I had no way of knowing that—for me—its presence was a harbinger of the worst kind.
Chapter Two
Rigel
I used a fragile sheet of rice paper to clean my dagger, wiping it free of dust and excessive oil as I waited in the shadows for my target.
A cat pounced on a mouse hiding in a fresh pile of wood shavings, one of the grooms picked up a leather saddle, which creaked as he carried it off, and the quiet tap of footsteps on stone announced two fae had arrived.
I looked away from my blade long enough to peer through a crack in the hayloft I had chosen for my position.
One of the new arrivals was one of the two stable managers. He whipped his baseball hat off and picked a leaf from his hair as he and his companion entered the shadow of the stables.
“It’s as I’ve told you,” the stable manager said. “We set the night mares loose every night, just as we have for the past two months. About a week ago, one of them didn’t come back. Almost every morning since then, a new one has been missing.”
His companion was a fae noble I vaguely recognized as a peon to the previous Night Court monarch, Queen Nyte. Or rather, he’d been her peon, before she’d lost all her sense and picked a fight with the most lethal vampire Family in the Midwest, who killed her for her numerous assassination attempts against their leader and his pet wizard.
The noble tilted his chin back and looked imperiously down his nose at the stable manager. “I cannot believe you are so inept at your job that you do not know where the night mares have gone.”
The stable manager was a dryad, but the green hue to his skin was a sickly yellow-green rather than the usual healthy moss color. “We give them free rein—we have to. They won’t go anywhere if we try to handle ’em, and we can’t keep up with ’em once they set out.”
The noble pressed his lips into a thin line. “If the night mares are congregating it means they’ve finally selected the next monarch of the Night Court.” He convulsively tightened his hands before he got a hold of himself and pressed them against his white trousers. “The Night Court needs a ruler. We’ve been without one since late fall, and it’s already May. The Night Realm…”
He trailed off, but I knew what he’d been about to say.

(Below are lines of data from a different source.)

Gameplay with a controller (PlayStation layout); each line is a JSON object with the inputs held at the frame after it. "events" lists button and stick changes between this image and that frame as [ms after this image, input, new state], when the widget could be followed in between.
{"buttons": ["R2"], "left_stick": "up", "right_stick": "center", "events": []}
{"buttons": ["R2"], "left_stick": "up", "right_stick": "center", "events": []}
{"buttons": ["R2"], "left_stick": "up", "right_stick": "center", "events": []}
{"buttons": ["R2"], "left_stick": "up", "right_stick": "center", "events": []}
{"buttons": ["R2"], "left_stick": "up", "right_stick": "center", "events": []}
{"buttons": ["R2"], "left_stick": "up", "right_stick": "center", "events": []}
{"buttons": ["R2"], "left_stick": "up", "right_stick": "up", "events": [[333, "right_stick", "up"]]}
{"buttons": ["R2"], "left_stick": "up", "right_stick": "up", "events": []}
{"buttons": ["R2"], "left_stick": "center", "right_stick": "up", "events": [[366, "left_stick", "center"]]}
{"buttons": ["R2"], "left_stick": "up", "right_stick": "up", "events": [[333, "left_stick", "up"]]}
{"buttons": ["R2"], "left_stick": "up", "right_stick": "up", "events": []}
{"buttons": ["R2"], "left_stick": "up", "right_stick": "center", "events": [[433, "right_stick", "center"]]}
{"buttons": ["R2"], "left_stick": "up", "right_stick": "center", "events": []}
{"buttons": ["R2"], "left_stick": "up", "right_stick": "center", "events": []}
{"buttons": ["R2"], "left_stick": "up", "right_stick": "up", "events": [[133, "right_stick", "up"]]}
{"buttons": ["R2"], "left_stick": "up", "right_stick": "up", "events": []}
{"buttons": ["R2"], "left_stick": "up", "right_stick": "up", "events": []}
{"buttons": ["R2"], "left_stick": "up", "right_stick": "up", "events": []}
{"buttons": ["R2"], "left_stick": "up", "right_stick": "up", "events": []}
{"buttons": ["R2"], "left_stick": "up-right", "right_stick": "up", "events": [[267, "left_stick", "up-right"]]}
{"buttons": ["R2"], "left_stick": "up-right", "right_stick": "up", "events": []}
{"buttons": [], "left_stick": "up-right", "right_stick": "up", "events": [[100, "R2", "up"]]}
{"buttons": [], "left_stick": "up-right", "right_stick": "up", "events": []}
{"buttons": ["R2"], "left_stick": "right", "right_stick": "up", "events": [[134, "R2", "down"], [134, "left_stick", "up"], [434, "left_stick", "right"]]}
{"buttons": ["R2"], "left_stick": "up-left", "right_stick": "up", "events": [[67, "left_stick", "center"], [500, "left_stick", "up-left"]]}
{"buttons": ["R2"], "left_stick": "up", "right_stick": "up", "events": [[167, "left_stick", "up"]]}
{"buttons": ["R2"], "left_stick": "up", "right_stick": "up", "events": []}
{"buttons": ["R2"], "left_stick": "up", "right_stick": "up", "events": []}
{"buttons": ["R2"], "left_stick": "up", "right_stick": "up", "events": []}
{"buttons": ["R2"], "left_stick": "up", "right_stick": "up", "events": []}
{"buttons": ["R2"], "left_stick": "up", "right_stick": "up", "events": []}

The piece of the fae realm that the Night Court owned was suffering without a ruler in place to keep the magic flowing.
They should have had a new ruler before the end of last year. But since the founding of the Night Court centuries ago, whenever the reigning monarch and their spouse died, the night mares chose the next monarch.
But the night mares had been ignored under Queen Nyte’s rule and run wild. It had taken months just to capture them all, and just as long to convince the savage horses to look for the monarch.
“I don’t know if they’ve found the monarch or not,” the stable manager said. “They’ve been searching for weeks—much longer than they should have. The missing night mares may have just decided to stay free.”
“A minimum of three night mares are required to choose our next monarch. How many are missing?” the noble demanded.
“Six,” the stable manager said. “The most recent one failed to return with the rest of the herd this morning.”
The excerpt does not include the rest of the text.